We’re trying to use what I would consider more of a Webster’s Dictionary definition of maintenance capital. It’s not an optimized maintenance capital. We’re not counting on any sort of drawdown of DUC inventory in this at all. This is more about how much capital do we think we need to spend, or what price of WTI do we need given the capital we need to spend in order to keep production flat without any drawdown of DUCs? If we were to draw down DUCs, it could be even better. As we’ve accomplished better capital efficiency along with the cost synergies we’re anticipating, that’s what's allowing us to lower maintenance capital significantly. I would anticipate that to continue to decrease through time as we achieve further efficiencies and lower overall corporate decline rates.
Very good. Thanks for the detail.
Operator
Our next question comes from Derrick Whitfield with Stifel. Your line is now open.

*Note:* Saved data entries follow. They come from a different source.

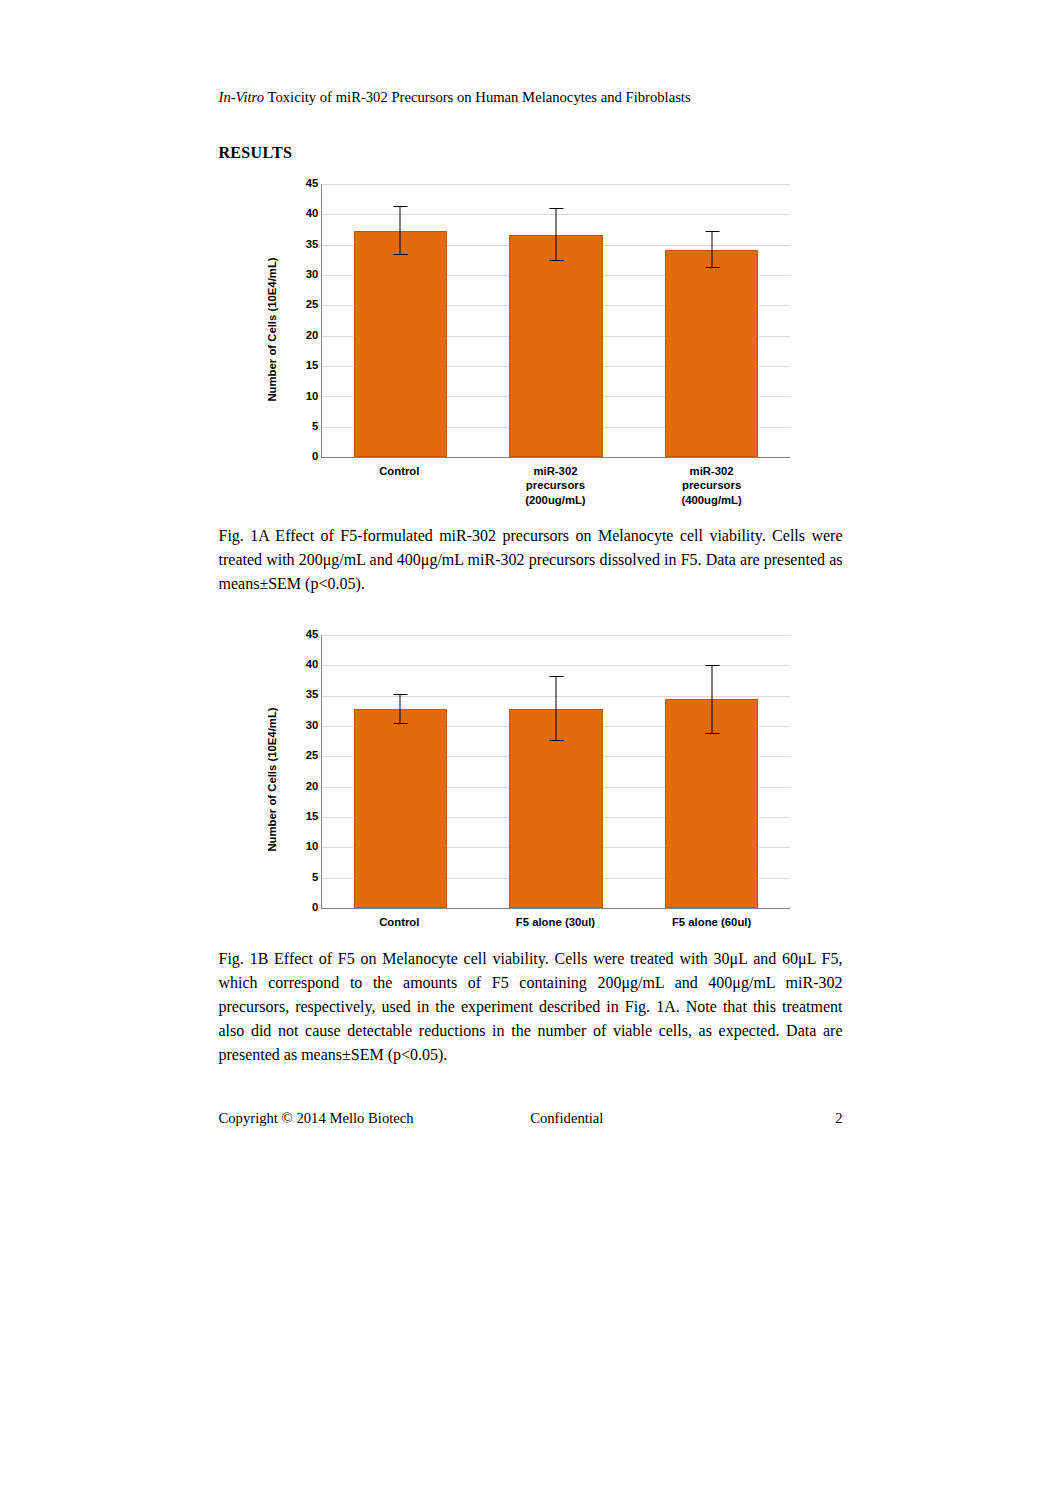In-Vitro Toxicity of miR-302 Precursors on Human Melanocytes and Fibroblasts
RESULTS
Number of Cells (10E4/mL)
45 40 35 30 25 20 15 10 5 0
Control
miR-302 precursors
(200ug/mL)
miR-302 precursors
(400ug/mL)
Fig. 1A Effect of F5-formulated miR-302 precursors on Melanocyte cell viability. Cells were treated with 200μg/mL and 400μg/mL miR-302 precursors dissolved in F5. Data are presented as means±SEM (p<0.05).
Number of Cells (10E4/mL)
45 40 35 30 25 20 15 10 5 0
Control
F5 alone (30ul)
F5 alone (60ul)
Fig. 1B Effect of F5 on Melanocyte cell viability. Cells were treated with 30μL and 60μL F5, which correspond to the amounts of F5 containing 200μg/mL and 400μg/mL miR-302 precursors, respectively, used in the experiment described in Fig. 1A. Note that this treatment also did not cause detectable reductions in the number of viable cells, as expected. Data are presented as means±SEM (p<0.05).
Copyright © 2014 Mello Biotech
Confidential
2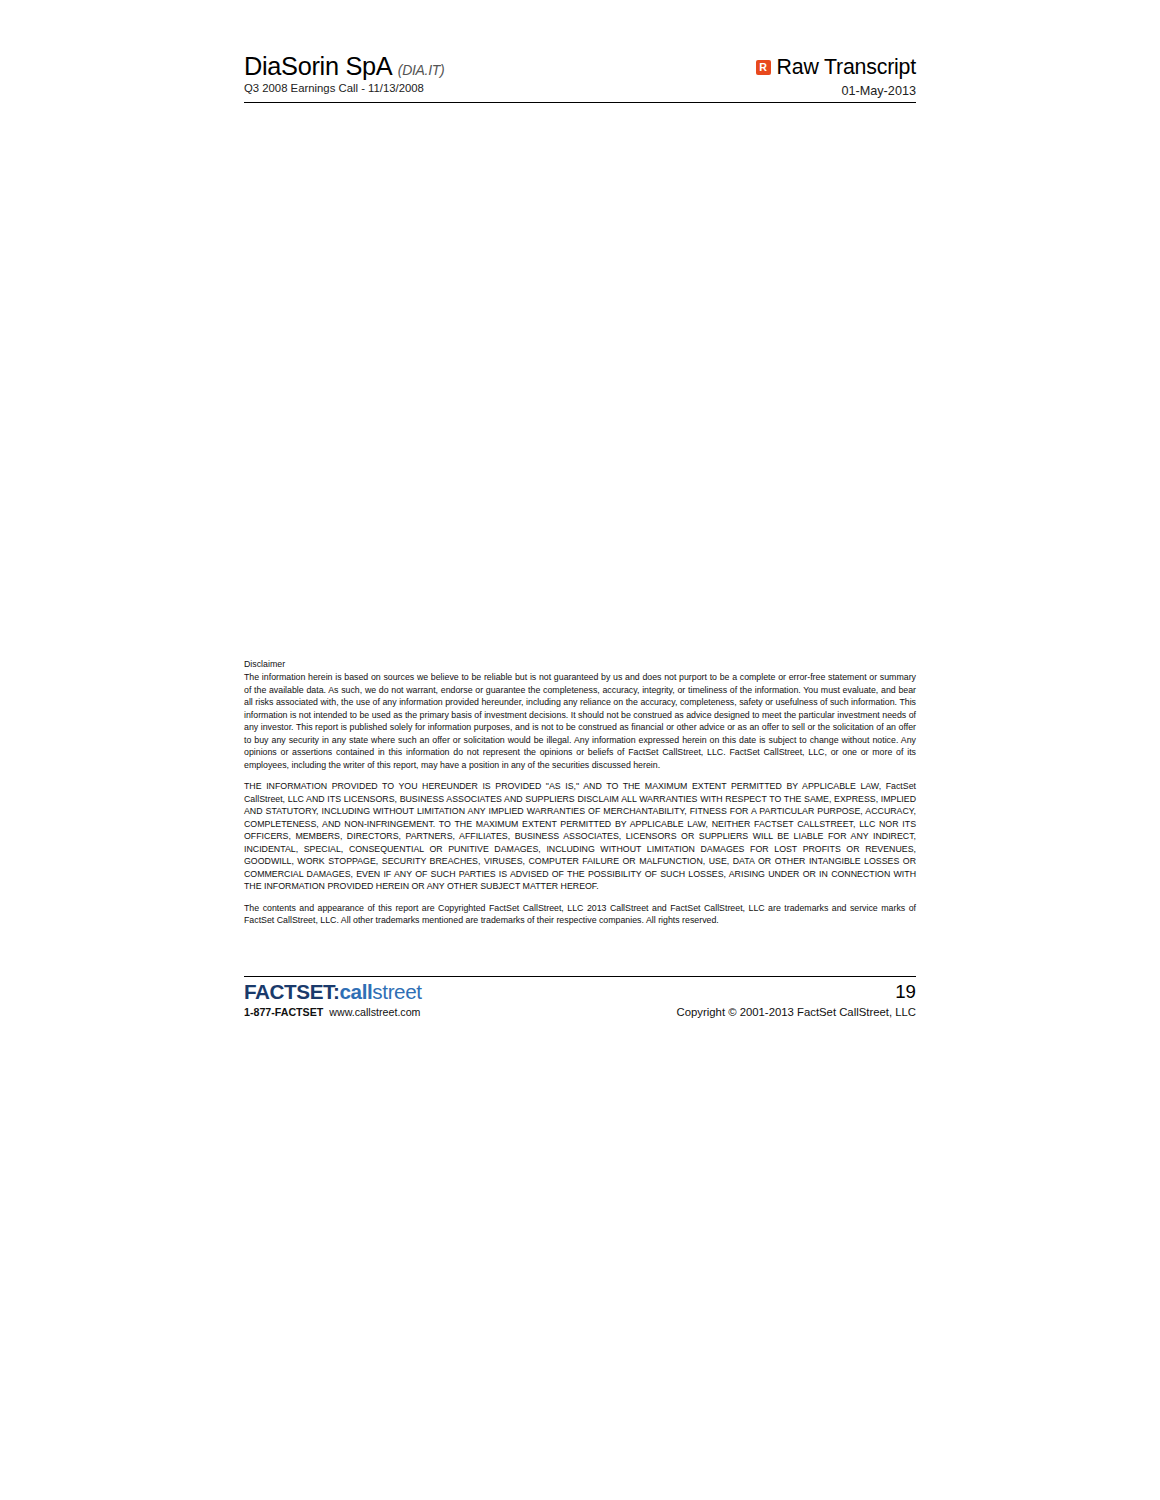DiaSorin SpA (DIA.IT)
Q3 2008 Earnings Call - 11/13/2008
R Raw Transcript
01-May-2013
Disclaimer
The information herein is based on sources we believe to be reliable but is not guaranteed by us and does not purport to be a complete or error-free statement or summary of the available data. As such, we do not warrant, endorse or guarantee the completeness, accuracy, integrity, or timeliness of the information. You must evaluate, and bear all risks associated with, the use of any information provided hereunder, including any reliance on the accuracy, completeness, safety or usefulness of such information. This information is not intended to be used as the primary basis of investment decisions. It should not be construed as advice designed to meet the particular investment needs of any investor. This report is published solely for information purposes, and is not to be construed as financial or other advice or as an offer to sell or the solicitation of an offer to buy any security in any state where such an offer or solicitation would be illegal. Any information expressed herein on this date is subject to change without notice. Any opinions or assertions contained in this information do not represent the opinions or beliefs of FactSet CallStreet, LLC. FactSet CallStreet, LLC, or one or more of its employees, including the writer of this report, may have a position in any of the securities discussed herein.
THE INFORMATION PROVIDED TO YOU HEREUNDER IS PROVIDED "AS IS," AND TO THE MAXIMUM EXTENT PERMITTED BY APPLICABLE LAW, FactSet CallStreet, LLC AND ITS LICENSORS, BUSINESS ASSOCIATES AND SUPPLIERS DISCLAIM ALL WARRANTIES WITH RESPECT TO THE SAME, EXPRESS, IMPLIED AND STATUTORY, INCLUDING WITHOUT LIMITATION ANY IMPLIED WARRANTIES OF MERCHANTABILITY, FITNESS FOR A PARTICULAR PURPOSE, ACCURACY, COMPLETENESS, AND NON-INFRINGEMENT. TO THE MAXIMUM EXTENT PERMITTED BY APPLICABLE LAW, NEITHER FACTSET CALLSTREET, LLC NOR ITS OFFICERS, MEMBERS, DIRECTORS, PARTNERS, AFFILIATES, BUSINESS ASSOCIATES, LICENSORS OR SUPPLIERS WILL BE LIABLE FOR ANY INDIRECT, INCIDENTAL, SPECIAL, CONSEQUENTIAL OR PUNITIVE DAMAGES, INCLUDING WITHOUT LIMITATION DAMAGES FOR LOST PROFITS OR REVENUES, GOODWILL, WORK STOPPAGE, SECURITY BREACHES, VIRUSES, COMPUTER FAILURE OR MALFUNCTION, USE, DATA OR OTHER INTANGIBLE LOSSES OR COMMERCIAL DAMAGES, EVEN IF ANY OF SUCH PARTIES IS ADVISED OF THE POSSIBILITY OF SUCH LOSSES, ARISING UNDER OR IN CONNECTION WITH THE INFORMATION PROVIDED HEREIN OR ANY OTHER SUBJECT MATTER HEREOF.
The contents and appearance of this report are Copyrighted FactSet CallStreet, LLC 2013 CallStreet and FactSet CallStreet, LLC are trademarks and service marks of FactSet CallStreet, LLC. All other trademarks mentioned are trademarks of their respective companies. All rights reserved.
FACTSET: callstreet
1-877-FACTSET www.callstreet.com
19
Copyright © 2001-2013 FactSet CallStreet, LLC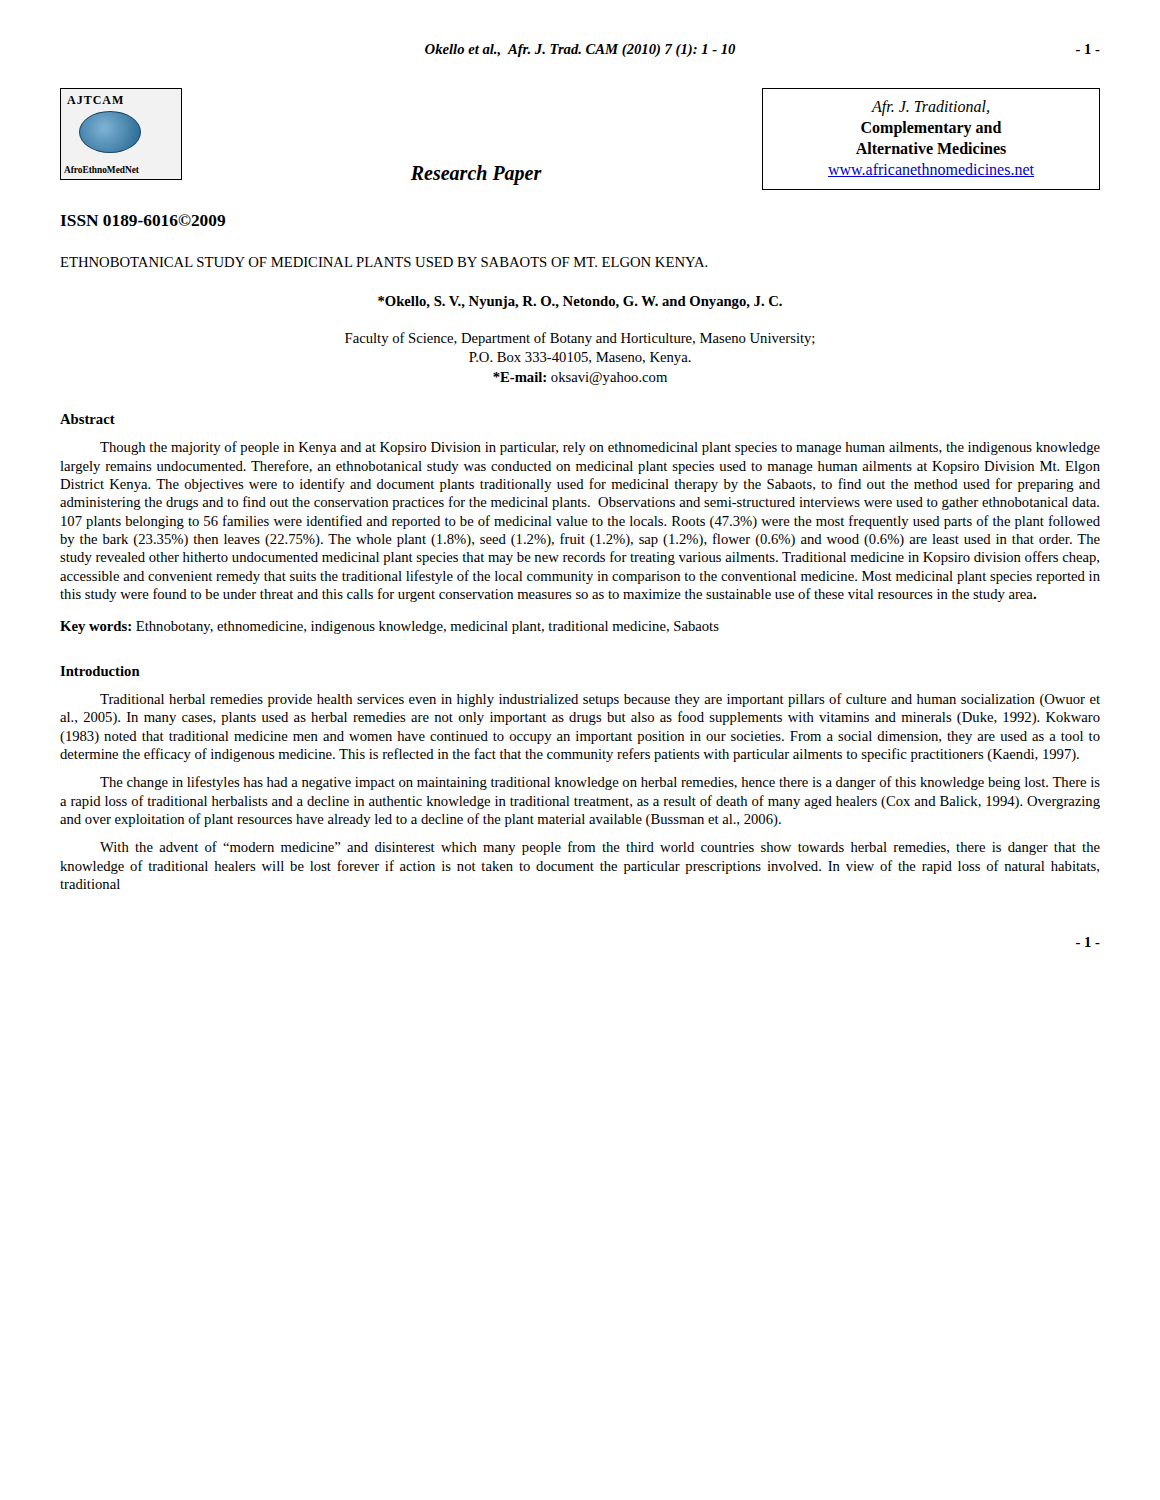Okello et al., Afr. J. Trad. CAM (2010) 7 (1): 1 - 10 - 1 -
AJTCAM AfroEthnoMedNet
Research Paper
Afr. J. Traditional,
Complementary and
Alternative Medicines
www.africanethnomedicines.net
ISSN 0189-6016©2009
ETHNOBOTANICAL STUDY OF MEDICINAL PLANTS USED BY SABAOTS OF MT. ELGON KENYA.
*Okello, S. V., Nyunja, R. O., Netondo, G. W. and Onyango, J. C.
Faculty of Science, Department of Botany and Horticulture, Maseno University;
P.O. Box 333-40105, Maseno, Kenya.
*E-mail: oksavi@yahoo.com
Abstract
Though the majority of people in Kenya and at Kopsiro Division in particular, rely on ethnomedicinal plant species to manage human ailments, the indigenous knowledge largely remains undocumented. Therefore, an ethnobotanical study was conducted on medicinal plant species used to manage human ailments at Kopsiro Division Mt. Elgon District Kenya. The objectives were to identify and document plants traditionally used for medicinal therapy by the Sabaots, to find out the method used for preparing and administering the drugs and to find out the conservation practices for the medicinal plants. Observations and semi-structured interviews were used to gather ethnobotanical data. 107 plants belonging to 56 families were identified and reported to be of medicinal value to the locals. Roots (47.3%) were the most frequently used parts of the plant followed by the bark (23.35%) then leaves (22.75%). The whole plant (1.8%), seed (1.2%), fruit (1.2%), sap (1.2%), flower (0.6%) and wood (0.6%) are least used in that order. The study revealed other hitherto undocumented medicinal plant species that may be new records for treating various ailments. Traditional medicine in Kopsiro division offers cheap, accessible and convenient remedy that suits the traditional lifestyle of the local community in comparison to the conventional medicine. Most medicinal plant species reported in this study were found to be under threat and this calls for urgent conservation measures so as to maximize the sustainable use of these vital resources in the study area.
Key words: Ethnobotany, ethnomedicine, indigenous knowledge, medicinal plant, traditional medicine, Sabaots
Introduction
Traditional herbal remedies provide health services even in highly industrialized setups because they are important pillars of culture and human socialization (Owuor et al., 2005). In many cases, plants used as herbal remedies are not only important as drugs but also as food supplements with vitamins and minerals (Duke, 1992). Kokwaro (1983) noted that traditional medicine men and women have continued to occupy an important position in our societies. From a social dimension, they are used as a tool to determine the efficacy of indigenous medicine. This is reflected in the fact that the community refers patients with particular ailments to specific practitioners (Kaendi, 1997).
The change in lifestyles has had a negative impact on maintaining traditional knowledge on herbal remedies, hence there is a danger of this knowledge being lost. There is a rapid loss of traditional herbalists and a decline in authentic knowledge in traditional treatment, as a result of death of many aged healers (Cox and Balick, 1994). Overgrazing and over exploitation of plant resources have already led to a decline of the plant material available (Bussman et al., 2006).
With the advent of “modern medicine” and disinterest which many people from the third world countries show towards herbal remedies, there is danger that the knowledge of traditional healers will be lost forever if action is not taken to document the particular prescriptions involved. In view of the rapid loss of natural habitats, traditional
- 1 -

Thanks and good morning all.
Good morning.
I appreciate your earlier comments on federal and state alignment and selection rents are certainly top of mind with investors. Regarding the 650 permits you’re expecting to have on hand at year-end, did the permits comprehend any change in development approach from your current practices, including spacing, lateral length, etc.? If a negative election and/or regulatory outcome were to occur, could the permits be amended later for longer laterals if you needed to accelerate resource conversion?
The 650 permits that we have in hand contemplate our current development strategy around the zones that we’re most focused on and that spacing as well as giving us some flexibility for some down spacing. About your question regarding the transition to three-mile laterals, a quick rule of thumb is that if you’ve got a drilling permit in hand and make a change that doesn’t result in a different level of surface disturbance, you don’t need to get a new permit. You go through what’s called a sundry process, which is a quick and routine process. This is something we’ve done from time to time when we tweak landing zones or bottom-hole locations. So that’s the process we would go through as we look for opportunities to incorporate more extra-long lateral development into our programs.
Got it. It’s fantastic detail.
I think there’s a lot of excitement and enthusiasm that the synergies are not only achievable, but we’re going to see even more than that after we begin integration. The early meetings with the teams from each side have shown a lot of promise as we think through how we can optimize programs together, and this is where we should be able to find some additional benefits that we might not have thought of initially.
That’s exactly right. As the teams have started to work together, we’ve already begun thinking about specific areas across the organizations. There’s no doubt in our mind that we’ve got a lot of momentum there. We should see increased synergies over time in most areas.
Well, it looks like we’ve gotten through our question queue. We appreciate everyone’s interest in Devon today. If you have any further questions, please do not hesitate to reach out to our investor relations team at any time. Have a good day. Thank you.
Operator
This concludes today’s conference call. You may now disconnect.